___ TEXTO DADO ___

Pero ya está aquí la incredulidad. La incredulidad también consiste en creer lo dificil antes que lo fácil. Que esto es lo que sigue haciendo la humanidad: no creer en Jesús, que se acerca sobre las aguas y creer en los fantasmas. Los apóstoles, gritando que venía un fantasma, ante Jesús que llegaba sobre las olas, fueron los antecesores de toda esta pobre humanidad, que ha acabado quitándose el escapulario ... para sustituirlo por un pelo de elefante o un bu da de marfil.

Pero Simón Pedro acentuó la incredulidad con la pedantería. Cuando Jesús les dice que es El, Simón le pide una comprobación crítica. "Si eres tú mándame ir hacia Ti sobre las aguas". Y Jesús le manda venir. Y Simón va sobre las aguas pero al ir llegando, el viento arrecia, San Pedro duda y se asusta. Y en cuanto duda, empieza a hundirse ... Está aquí toda la complicada psicología de la duda. En ese admirable fragmento evangélico están, en ciernes, todas las múltiples maneras de dudar que la humanidad ha inventado. La incredulidad primero, el racionalismo luego, después la tibieza: todo el lujo de la duda.

Y, acaso, entre todas estas formas, la más humana e impresionante, esa forma central, cuando Simón va ya sobre el agua y duda y tiembla porque se levanta un poco más de viento. Va viviendo el milagro y cree todavía que un poco de viento puede disiparlo todo. Iba sobre el agua y todavía su fe no era más que pavesilla a merced de un soplo. Aceptaba un milagro moderado y de discretas proporciones. Andar sobre el agua, bueno ... , pero sin hipérboles de grandes vientos y oleajes. En aquel momento creyó Pedro, apenas, en el Cristo, cómodo y facilitón en que ahora creen tantos y tantos: un Cristo ... sin exageraciones.

El arranque de la fe. El episodio ocurre al día siguiente del anterior, como para que el contraste sea más duro. Jesús con los prodigiosos milagros de la víspera y de la noche, parece haber preparado suficientemente la base y el cimiento para toda fe. Y en su suavísimo discurso se aventura a hacer el anuncio y promesa de la Eucaristia: "En verdad, en verdad os digo, que si no coméis la carne del Hijo del hombre, y si no bebéis su sangre, no tendréis vida en vosotros". Ante estas palabras el fracaso es rotundo: las turbas se escandalizan, los apóstoles vacilan y "desde entonces muchos de sus discípulos dejaron de seguirle". No podían creer en la locura de su amor, que era la Eucaristía.

Pero en medio de ese hervidero de dudas, de esa general deserción surge, como una flamarada de luz, el arranque de Pedro. El, distinguiéndose de todos, actúa a la inversa de todos. El que dudó sobre el agua, cree sobre la palabra de Jesús, da crédito a su corazón. Su confesión es grande, sobria, explícita: "Tú eres Cristo, el Hijo de Dios". Ahora que has escandalizado a todos, eres el Hijo de Dios. Y es que ahora el Señor había dado de Sí un testimonio mucho más grande y arrebatador que no el de sus más estupendos milagros. Había anunciado la síntesis de las cosas en su Amor: la Eucaristía.

___ REGISTROS EXTRAÍDOS ___

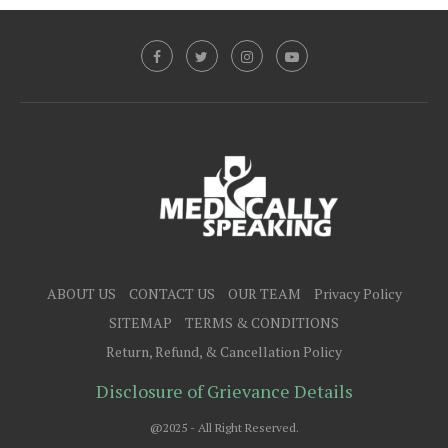
ABOUT US
CONTACT US
OUR TEAM
Privacy Policy
SITEMAP
TERMS & CONDITIONS
Return, Refund, & Cancellation Policy
Disclosure of Grievance Details
@2025 - All Right Reserved.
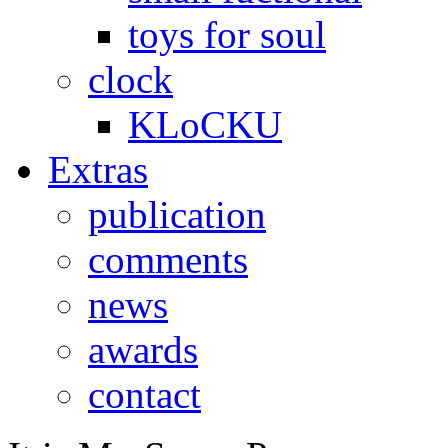
toys for soul
clock
KLoCKU
Extras
publication
comments
news
awards
contact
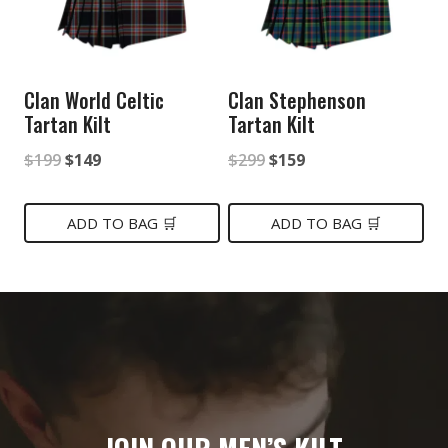
Clan World Celtic
Clan Stephenson
Tartan Kilt
Tartan Kilt
Original
Current
Original
Current
$
199
$
149
$
299
$
159
price
price
price
price
was:
is:
was:
is:
ADD TO BAG 🛒
ADD TO BAG 🛒
$199.
$149.
$299.
$159.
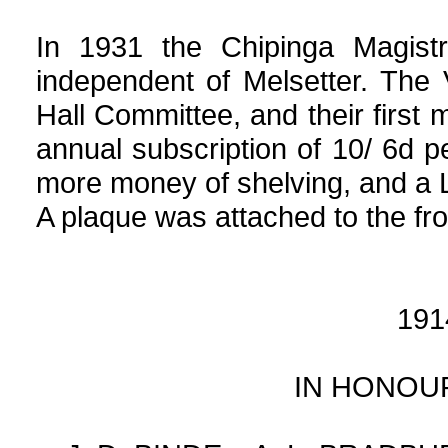
In 1931 the Chipinga Magist
independent of Melsetter. The
Hall Committee, and their first 
annual subscription of 10/ 6d 
more money of shelving, and a 
A plaque was attached to the fron
191
IN HONOU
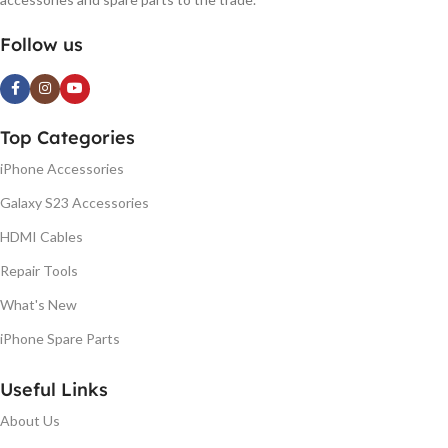
Follow us
Top Categories
iPhone Accessories
Galaxy S23 Accessories
HDMI Cables
Repair Tools
What's New
iPhone Spare Parts
Useful Links
About Us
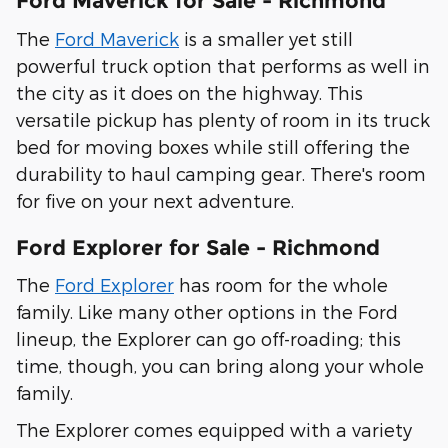
Ford Maverick for Sale - Richmond
The
Ford Maverick
is a smaller yet still
powerful truck option that performs as well in
the city as it does on the highway. This
versatile pickup has plenty of room in its truck
bed for moving boxes while still offering the
durability to haul camping gear. There's room
for five on your next adventure.
Ford Explorer for Sale - Richmond
The
Ford Explorer
has room for the whole
family. Like many other options in the Ford
lineup, the Explorer can go off-roading; this
time, though, you can bring along your whole
family.
The Explorer comes equipped with a variety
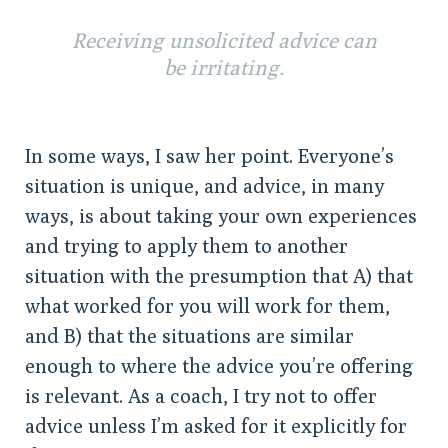
Receiving unsolicited advice can
be irritating.
In some ways, I saw her point. Everyone’s
situation is unique, and advice, in many
ways, is about taking your own experiences
and trying to apply them to another
situation with the presumption that A) that
what worked for you will work for them,
and B) that the situations are similar
enough to where the advice you’re offering
is relevant. As a coach, I try not to offer
advice unless I’m asked for it explicitly for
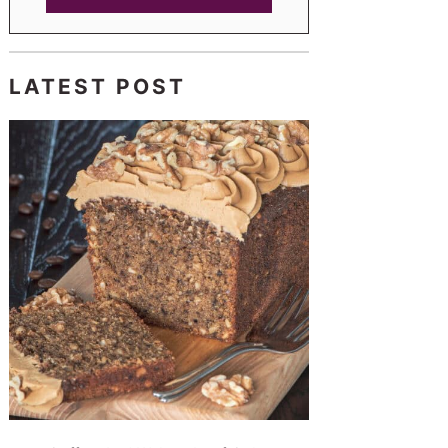
LATEST POST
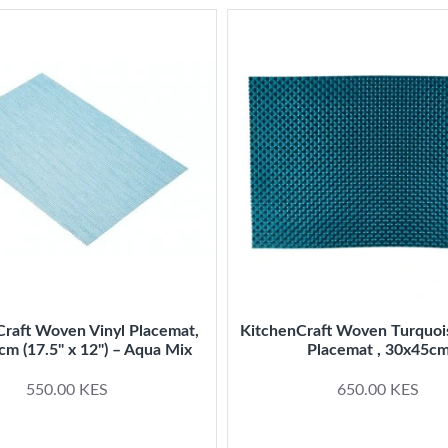
Craft Woven Vinyl Placemat,
KitchenCraft Woven Turquo
cm (17.5" x 12") – Aqua Mix
Placemat , 30x45c
550.00 KES
650.00 KES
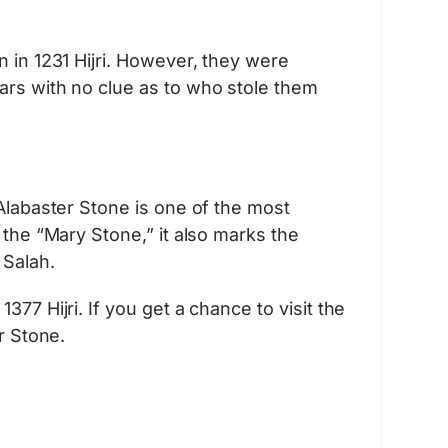
n in 1231 Hijri. However, they were
ars with no clue as to who stole them
 Alabaster Stone is one of the most
 the “Mary Stone,” it also marks the
Salah.
77 Hijri. If you get a chance to visit the
r Stone.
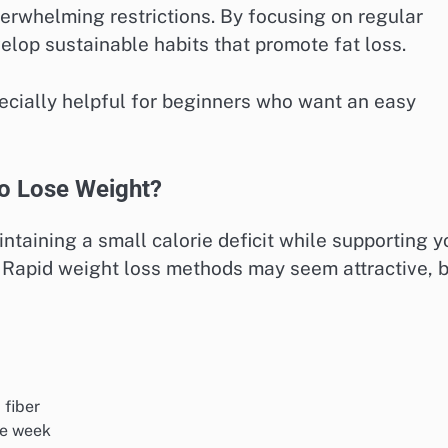
erwhelming restrictions. By focusing on regular
lop sustainable habits that promote fat loss.
pecially helpful for beginners who want an easy
to Lose Weight?
ntaining a small calorie deficit while supporting y
. Rapid weight loss methods may seem attractive, 
 fiber
he week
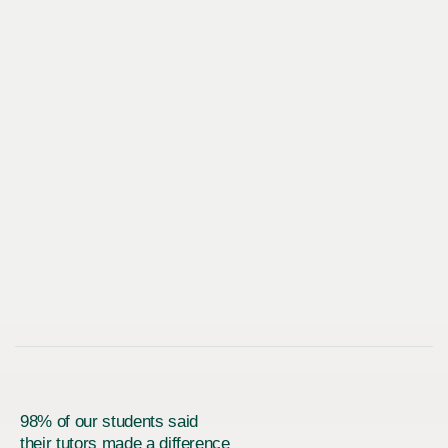
98% of our students said
their tutors made a difference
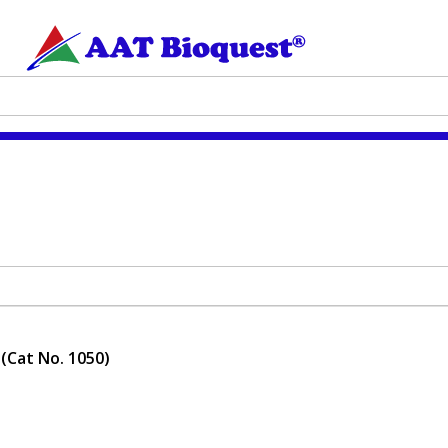
 (Cat No. 1050)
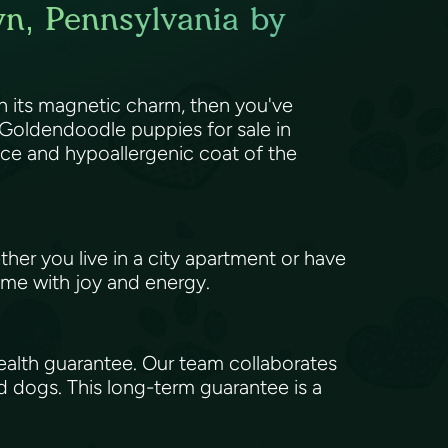
wn, Pennsylvania by
 its magnetic charm, then you've
Goldendoodle puppies for sale in
ence and hypoallergenic coat of the
her you live in a city apartment or have
 home with joy and energy.
alth guarantee. Our team collaborates
d dogs. This long-term guarantee is a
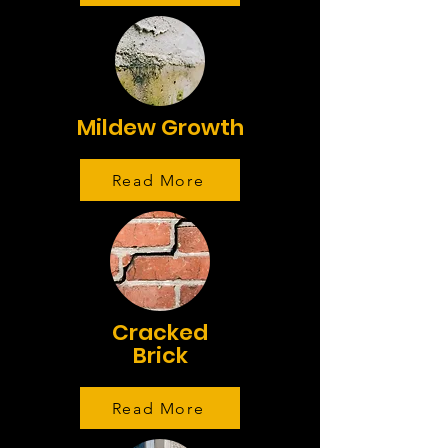
Mildew Growth
Read More
Cracked
Brick
Read More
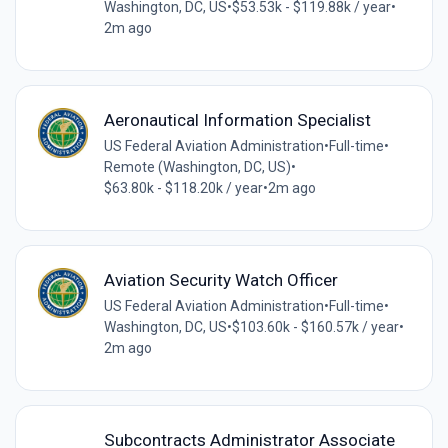
Washington, DC, US
•
$53.53k - $119.88k / year
•
2m ago
Aeronautical Information Specialist
US Federal Aviation Administration
•
Full-time
•
Remote (Washington, DC, US)
•
$63.80k - $118.20k / year
•
2m ago
Aviation Security Watch Officer
US Federal Aviation Administration
•
Full-time
•
Washington, DC, US
•
$103.60k - $160.57k / year
•
2m ago
Subcontracts Administrator Associate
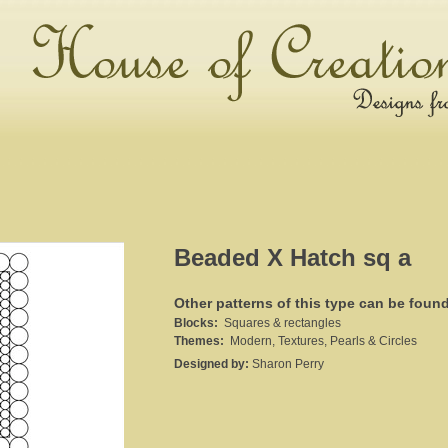
Beaded X Hatch sq a
Other patterns of this type can be foun
Blocks:
Squares & rectangles
Themes:
Modern, Textures, Pearls & Circles
Designed by:
Sharon Perry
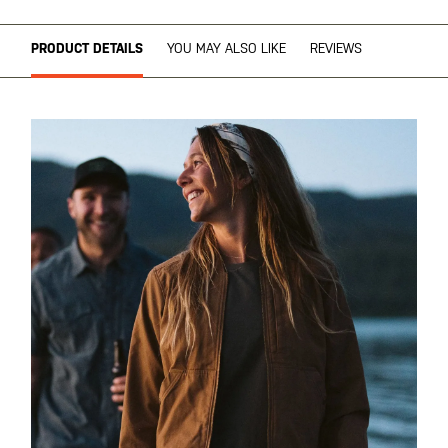
PRODUCT DETAILS
YOU MAY ALSO LIKE
REVIEWS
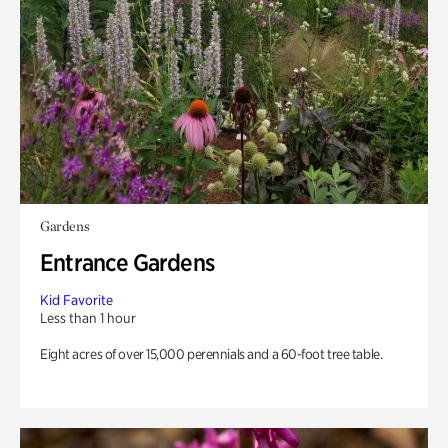
Gardens
Entrance Gardens
Kid Favorite
Less than 1 hour
Eight acres of over 15,000 perennials and a 60-foot tree table.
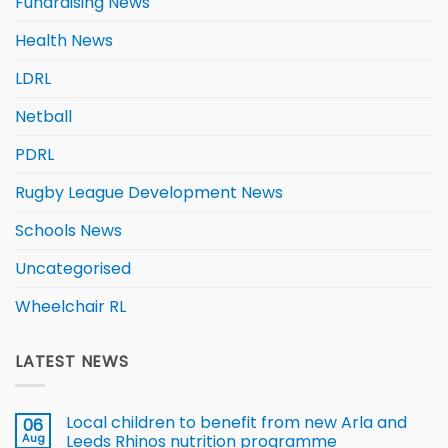
Fundraising News
Health News
LDRL
Netball
PDRL
Rugby League Development News
Schools News
Uncategorised
Wheelchair RL
LATEST NEWS
Local children to benefit from new Arla and
06
Aug
Leeds Rhinos nutrition programme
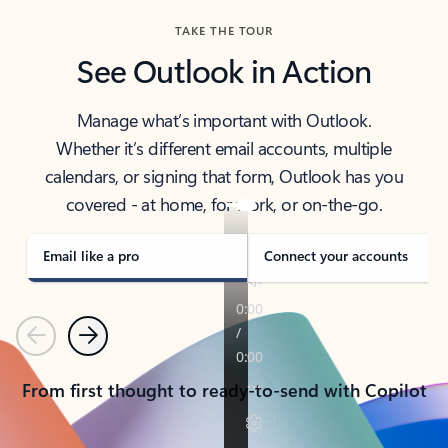
TAKE THE TOUR
See Outlook in Action
Manage what’s important with Outlook.
Whether it’s different email accounts, multiple
calendars, or signing that form, Outlook has you
covered - at home, for work, or on-the-go.
Email like a pro
Connect your accounts
Previous
Next
From first thought to ready-to-send with Copilot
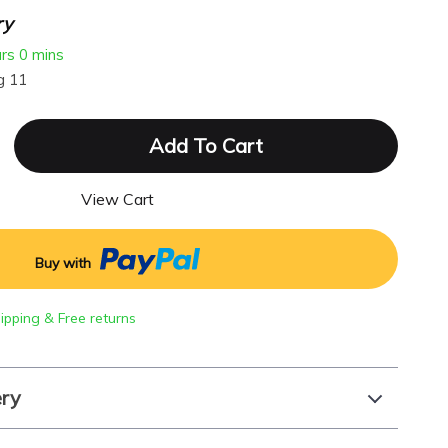
ry
urs
0 mins
g 11
Add To Cart
View Cart
Buy with
hipping & Free returns
ery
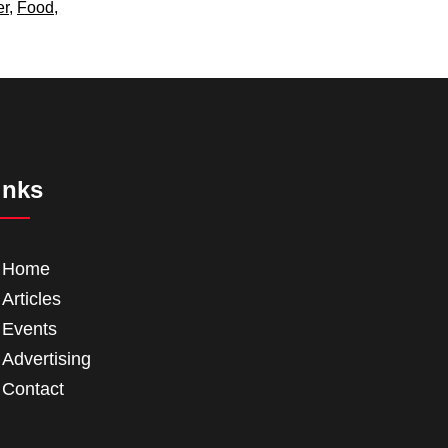
er
,
Food
,
inks
Home
Articles
Events
Advertising
Contact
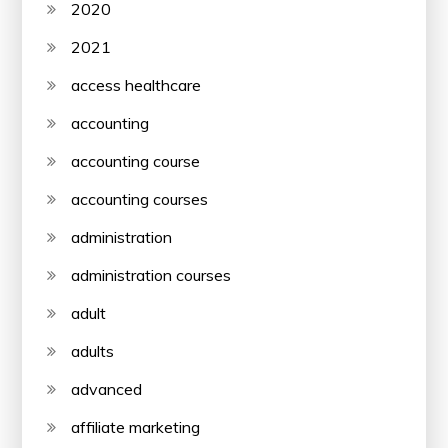
2020
2021
access healthcare
accounting
accounting course
accounting courses
administration
administration courses
adult
adults
advanced
affiliate marketing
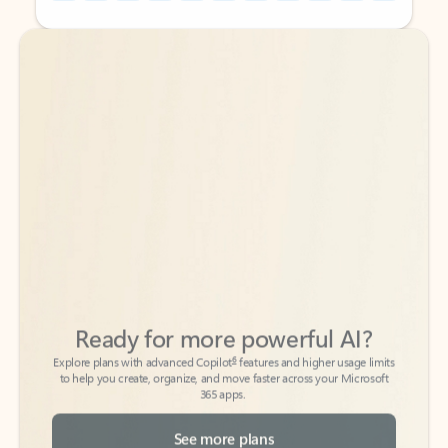
Back to tabs
Back to tabs
Ready for more powerful AI?
6
Explore plans with advanced Copilot
features and higher usage limits
to help you create, organize, and move faster across your Microsoft
365 apps.
See more plans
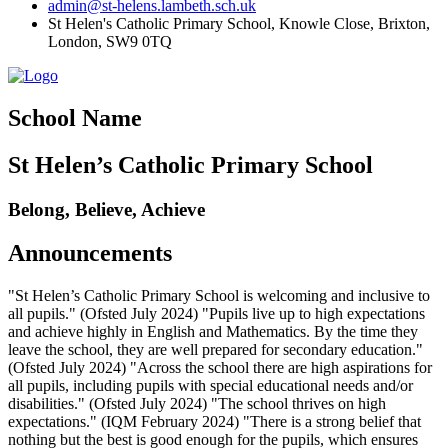
admin@st-helens.lambeth.sch.uk
St Helen's Catholic Primary School, Knowle Close,
Brixton,
London, SW9 0TQ
School Name
St Helen’s Catholic Primary School
Belong, Believe, Achieve
Announcements
"St Helen’s Catholic Primary School is welcoming and inclusive to
all pupils." (Ofsted July 2024) "Pupils live up to high expectations
and achieve highly in English and Mathematics. By the time they
leave the school, they are well prepared for secondary education."
(Ofsted July 2024) "Across the school there are high aspirations for
all pupils, including pupils with special educational needs and/or
disabilities." (Ofsted July 2024) "The school thrives on high
expectations." (IQM February 2024) "There is a strong belief that
nothing but the best is good enough for the pupils, which ensures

___

*CONSIGNA*: En el texto sobre Simón Pedro, ¿qué confesión hace Pedro cuando muchos discípulos dejan de seguir a Jesús? Los ítems provienen de una fuente distinta.

*TAREA RESUELTA*: "Tú eres Cristo, el Hijo de Dios".